Les pertes économiques s’accumulent toujours sans perspective de solution, et les pertes de céramique ont atteint 30 millions d’euros dans la filière espagnole, tandis que côté algérien, le département hispano-algérien s’attend à ce que les pertes atteignent 650 millions d’euros, une estimation basée sur les chiffres des exportations de l’Espagne. qui ont été enregistrés l’année dernière, selon un journal espagnol.

Le seul produit exempté de l’interdiction est le gaz, bien que les importations d’Algérie vers l’Espagne aient également diminué de manière significative.

Walid Kabir estime que la réduction des quantités de gaz algérien vers l’Espagne en fermant le gazoduc Maghreb-Europe a coûté à l’Algérie l’influence qu’elle exerçait dans la décision politique européenne.

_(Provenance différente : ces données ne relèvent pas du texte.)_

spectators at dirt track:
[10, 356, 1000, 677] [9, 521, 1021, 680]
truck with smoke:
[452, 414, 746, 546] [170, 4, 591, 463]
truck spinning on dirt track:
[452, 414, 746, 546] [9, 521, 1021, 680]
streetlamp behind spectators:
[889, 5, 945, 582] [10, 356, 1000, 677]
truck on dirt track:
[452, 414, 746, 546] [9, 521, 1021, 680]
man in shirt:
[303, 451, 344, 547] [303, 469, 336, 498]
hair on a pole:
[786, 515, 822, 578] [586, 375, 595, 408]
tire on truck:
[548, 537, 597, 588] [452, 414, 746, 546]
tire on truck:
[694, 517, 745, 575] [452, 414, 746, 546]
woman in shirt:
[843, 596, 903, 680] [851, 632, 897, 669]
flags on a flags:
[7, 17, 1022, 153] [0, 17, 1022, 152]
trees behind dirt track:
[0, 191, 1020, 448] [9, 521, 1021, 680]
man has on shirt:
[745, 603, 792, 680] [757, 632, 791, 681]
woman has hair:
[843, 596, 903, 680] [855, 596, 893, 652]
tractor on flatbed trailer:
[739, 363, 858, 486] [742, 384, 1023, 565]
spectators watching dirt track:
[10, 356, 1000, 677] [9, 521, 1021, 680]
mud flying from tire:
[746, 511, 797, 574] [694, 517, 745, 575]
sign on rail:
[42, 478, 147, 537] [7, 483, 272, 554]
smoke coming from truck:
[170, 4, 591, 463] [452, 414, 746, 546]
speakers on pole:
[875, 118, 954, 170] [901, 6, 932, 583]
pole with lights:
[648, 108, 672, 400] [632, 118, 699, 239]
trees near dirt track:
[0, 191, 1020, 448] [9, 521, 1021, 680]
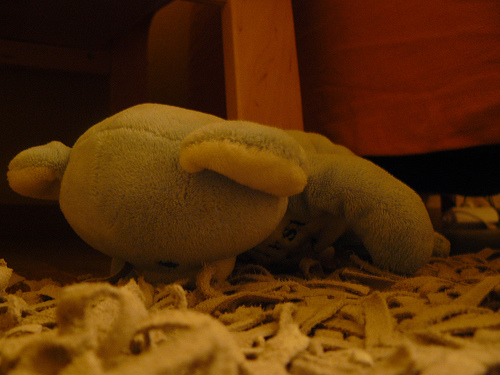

Walid Kabir reconnaît que malgré toute cette incertitude dans les relations, l’affaire pourrait se terminer et l’Algérie nommer ou renvoyer son ambassadeur à Madrid s’il est certain que l’Espagne ne reviendra pas sur sa position concernant le Sahara.

L’Algérie est en colère contre l’Espagne depuis que le Premier ministre socialiste Pedro Sanchez a décidé en mars de soutenir le plan d’autonomie du Maroc pour le Sahara occidental, l’ancienne colonie espagnole, afin de mettre fin à une crise diplomatique de près d’un an entre Madrid et Rabat.

En réponse, l’Algérie a suspendu le 8 juin le traité d’amitié, puis l’Association professionnelle des banques et établissements financiers a interdit toutes les transactions avec l’Espagne.